The entries below contain a line with "jar: present [555,654,594,691]" and a line with "cereal box: present". Quote exactly those two lines and all lines between them.

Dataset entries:
━━━━━━━━━━━━━━━━━━━━

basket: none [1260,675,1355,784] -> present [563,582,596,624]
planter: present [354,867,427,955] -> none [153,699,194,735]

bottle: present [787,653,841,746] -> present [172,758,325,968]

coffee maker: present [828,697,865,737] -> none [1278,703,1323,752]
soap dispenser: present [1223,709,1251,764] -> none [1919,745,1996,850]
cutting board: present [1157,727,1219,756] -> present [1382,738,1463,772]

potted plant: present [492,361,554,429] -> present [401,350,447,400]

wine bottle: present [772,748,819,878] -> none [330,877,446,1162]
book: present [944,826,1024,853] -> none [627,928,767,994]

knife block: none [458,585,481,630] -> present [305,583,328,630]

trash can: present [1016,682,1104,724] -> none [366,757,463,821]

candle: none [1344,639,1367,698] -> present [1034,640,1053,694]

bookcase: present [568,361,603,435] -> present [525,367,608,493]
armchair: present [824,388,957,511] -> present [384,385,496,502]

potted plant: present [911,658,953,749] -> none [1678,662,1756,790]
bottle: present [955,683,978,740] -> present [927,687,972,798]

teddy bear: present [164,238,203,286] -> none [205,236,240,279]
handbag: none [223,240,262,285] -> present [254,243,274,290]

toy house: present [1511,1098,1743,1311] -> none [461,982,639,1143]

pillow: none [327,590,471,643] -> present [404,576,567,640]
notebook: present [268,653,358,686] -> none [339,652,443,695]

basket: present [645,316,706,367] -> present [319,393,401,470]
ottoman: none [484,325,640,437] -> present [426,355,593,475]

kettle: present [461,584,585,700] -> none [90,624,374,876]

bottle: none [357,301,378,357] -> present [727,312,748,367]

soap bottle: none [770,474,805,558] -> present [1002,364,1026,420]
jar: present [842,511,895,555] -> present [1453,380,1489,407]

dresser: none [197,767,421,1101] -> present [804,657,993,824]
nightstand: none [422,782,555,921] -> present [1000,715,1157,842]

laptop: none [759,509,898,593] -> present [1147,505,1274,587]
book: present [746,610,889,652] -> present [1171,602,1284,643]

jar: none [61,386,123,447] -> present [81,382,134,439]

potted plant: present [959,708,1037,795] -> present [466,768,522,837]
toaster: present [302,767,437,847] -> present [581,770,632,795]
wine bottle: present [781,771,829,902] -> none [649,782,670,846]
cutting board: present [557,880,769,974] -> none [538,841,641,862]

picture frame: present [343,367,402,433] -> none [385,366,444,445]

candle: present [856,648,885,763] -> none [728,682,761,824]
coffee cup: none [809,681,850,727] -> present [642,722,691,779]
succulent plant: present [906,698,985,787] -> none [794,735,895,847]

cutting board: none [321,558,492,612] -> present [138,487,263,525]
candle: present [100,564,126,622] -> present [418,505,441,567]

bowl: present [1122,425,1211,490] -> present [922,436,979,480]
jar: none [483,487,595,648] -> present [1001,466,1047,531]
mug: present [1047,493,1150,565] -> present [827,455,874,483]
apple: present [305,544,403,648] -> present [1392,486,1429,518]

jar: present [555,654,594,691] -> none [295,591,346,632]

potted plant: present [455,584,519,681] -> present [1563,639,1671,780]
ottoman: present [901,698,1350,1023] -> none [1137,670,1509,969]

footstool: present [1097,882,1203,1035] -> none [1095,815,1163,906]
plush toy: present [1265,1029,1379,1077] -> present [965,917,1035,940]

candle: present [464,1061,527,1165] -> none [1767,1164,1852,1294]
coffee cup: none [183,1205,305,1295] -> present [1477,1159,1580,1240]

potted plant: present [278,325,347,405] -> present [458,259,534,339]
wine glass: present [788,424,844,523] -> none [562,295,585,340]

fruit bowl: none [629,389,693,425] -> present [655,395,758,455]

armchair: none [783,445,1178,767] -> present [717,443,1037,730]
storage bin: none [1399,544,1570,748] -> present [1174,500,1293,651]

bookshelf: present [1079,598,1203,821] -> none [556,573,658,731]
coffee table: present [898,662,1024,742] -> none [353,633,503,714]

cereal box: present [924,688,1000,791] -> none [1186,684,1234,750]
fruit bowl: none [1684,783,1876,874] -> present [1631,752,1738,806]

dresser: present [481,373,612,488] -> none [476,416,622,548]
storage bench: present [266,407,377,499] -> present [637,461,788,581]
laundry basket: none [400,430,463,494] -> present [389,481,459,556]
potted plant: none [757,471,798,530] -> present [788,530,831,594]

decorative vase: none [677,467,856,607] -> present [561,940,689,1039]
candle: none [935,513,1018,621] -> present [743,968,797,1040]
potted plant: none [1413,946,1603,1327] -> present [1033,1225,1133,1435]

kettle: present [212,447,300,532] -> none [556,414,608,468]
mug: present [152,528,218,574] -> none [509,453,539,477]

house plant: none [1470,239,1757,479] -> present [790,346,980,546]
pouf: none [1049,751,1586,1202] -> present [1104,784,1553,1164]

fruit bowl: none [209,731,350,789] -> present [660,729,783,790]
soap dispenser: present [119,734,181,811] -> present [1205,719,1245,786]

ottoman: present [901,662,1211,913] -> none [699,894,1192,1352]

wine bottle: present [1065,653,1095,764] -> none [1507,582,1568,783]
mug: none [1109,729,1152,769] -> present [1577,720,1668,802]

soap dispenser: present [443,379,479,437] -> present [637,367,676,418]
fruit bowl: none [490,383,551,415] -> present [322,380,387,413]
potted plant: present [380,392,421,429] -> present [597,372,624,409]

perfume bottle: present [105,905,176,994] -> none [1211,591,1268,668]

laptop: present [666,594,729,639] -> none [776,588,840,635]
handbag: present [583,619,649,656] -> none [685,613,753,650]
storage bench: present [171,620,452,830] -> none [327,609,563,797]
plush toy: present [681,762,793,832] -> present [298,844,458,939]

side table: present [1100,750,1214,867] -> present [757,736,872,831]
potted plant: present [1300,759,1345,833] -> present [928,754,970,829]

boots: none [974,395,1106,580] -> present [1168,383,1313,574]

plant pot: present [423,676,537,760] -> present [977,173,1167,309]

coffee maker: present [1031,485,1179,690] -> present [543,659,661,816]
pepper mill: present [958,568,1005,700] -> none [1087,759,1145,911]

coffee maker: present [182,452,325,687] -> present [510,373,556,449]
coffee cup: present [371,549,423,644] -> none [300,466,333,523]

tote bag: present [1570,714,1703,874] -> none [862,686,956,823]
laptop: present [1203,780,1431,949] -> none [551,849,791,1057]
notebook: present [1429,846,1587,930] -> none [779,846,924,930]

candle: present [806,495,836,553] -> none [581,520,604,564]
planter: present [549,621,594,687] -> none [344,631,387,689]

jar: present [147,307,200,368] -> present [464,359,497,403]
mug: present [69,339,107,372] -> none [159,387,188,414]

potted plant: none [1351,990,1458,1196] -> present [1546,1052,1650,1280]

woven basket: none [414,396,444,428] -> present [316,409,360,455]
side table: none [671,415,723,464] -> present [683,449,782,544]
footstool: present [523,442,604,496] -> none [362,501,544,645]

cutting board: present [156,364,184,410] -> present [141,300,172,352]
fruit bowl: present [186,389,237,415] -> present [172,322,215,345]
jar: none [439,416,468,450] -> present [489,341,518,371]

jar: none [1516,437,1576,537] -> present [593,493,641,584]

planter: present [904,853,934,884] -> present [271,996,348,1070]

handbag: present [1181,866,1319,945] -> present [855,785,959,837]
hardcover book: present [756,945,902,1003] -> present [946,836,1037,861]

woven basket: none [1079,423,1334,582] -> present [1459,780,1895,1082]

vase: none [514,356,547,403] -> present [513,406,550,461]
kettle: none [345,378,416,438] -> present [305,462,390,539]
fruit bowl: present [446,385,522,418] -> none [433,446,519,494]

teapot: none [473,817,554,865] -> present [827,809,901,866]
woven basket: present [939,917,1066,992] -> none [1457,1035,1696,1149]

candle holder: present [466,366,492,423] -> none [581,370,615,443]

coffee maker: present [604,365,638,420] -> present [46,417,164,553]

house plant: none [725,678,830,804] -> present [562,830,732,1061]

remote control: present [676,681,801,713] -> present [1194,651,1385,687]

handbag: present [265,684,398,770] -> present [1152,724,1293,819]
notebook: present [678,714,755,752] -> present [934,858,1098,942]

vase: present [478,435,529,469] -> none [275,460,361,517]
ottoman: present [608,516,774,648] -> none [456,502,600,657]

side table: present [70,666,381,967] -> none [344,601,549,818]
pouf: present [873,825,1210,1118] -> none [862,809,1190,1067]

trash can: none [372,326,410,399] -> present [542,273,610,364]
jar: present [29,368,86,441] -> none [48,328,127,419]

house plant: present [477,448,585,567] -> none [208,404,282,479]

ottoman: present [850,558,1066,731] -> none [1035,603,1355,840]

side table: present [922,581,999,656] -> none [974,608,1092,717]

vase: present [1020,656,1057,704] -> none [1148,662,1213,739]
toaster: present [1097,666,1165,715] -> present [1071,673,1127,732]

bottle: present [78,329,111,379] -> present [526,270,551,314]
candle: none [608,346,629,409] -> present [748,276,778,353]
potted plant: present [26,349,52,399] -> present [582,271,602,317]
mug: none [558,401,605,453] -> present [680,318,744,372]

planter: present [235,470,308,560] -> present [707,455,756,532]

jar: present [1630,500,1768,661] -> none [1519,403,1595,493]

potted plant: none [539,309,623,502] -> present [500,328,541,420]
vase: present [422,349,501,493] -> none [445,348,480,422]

━━━━━━━━━━━━━━━━━━━━

Response to this exercise
jar: present [555,654,594,691] -> none [295,591,346,632]

potted plant: present [455,584,519,681] -> present [1563,639,1671,780]
ottoman: present [901,698,1350,1023] -> none [1137,670,1509,969]

footstool: present [1097,882,1203,1035] -> none [1095,815,1163,906]
plush toy: present [1265,1029,1379,1077] -> present [965,917,1035,940]

candle: present [464,1061,527,1165] -> none [1767,1164,1852,1294]
coffee cup: none [183,1205,305,1295] -> present [1477,1159,1580,1240]

potted plant: present [278,325,347,405] -> present [458,259,534,339]
wine glass: present [788,424,844,523] -> none [562,295,585,340]

fruit bowl: none [629,389,693,425] -> present [655,395,758,455]

armchair: none [783,445,1178,767] -> present [717,443,1037,730]
storage bin: none [1399,544,1570,748] -> present [1174,500,1293,651]

bookshelf: present [1079,598,1203,821] -> none [556,573,658,731]
coffee table: present [898,662,1024,742] -> none [353,633,503,714]

cereal box: present [924,688,1000,791] -> none [1186,684,1234,750]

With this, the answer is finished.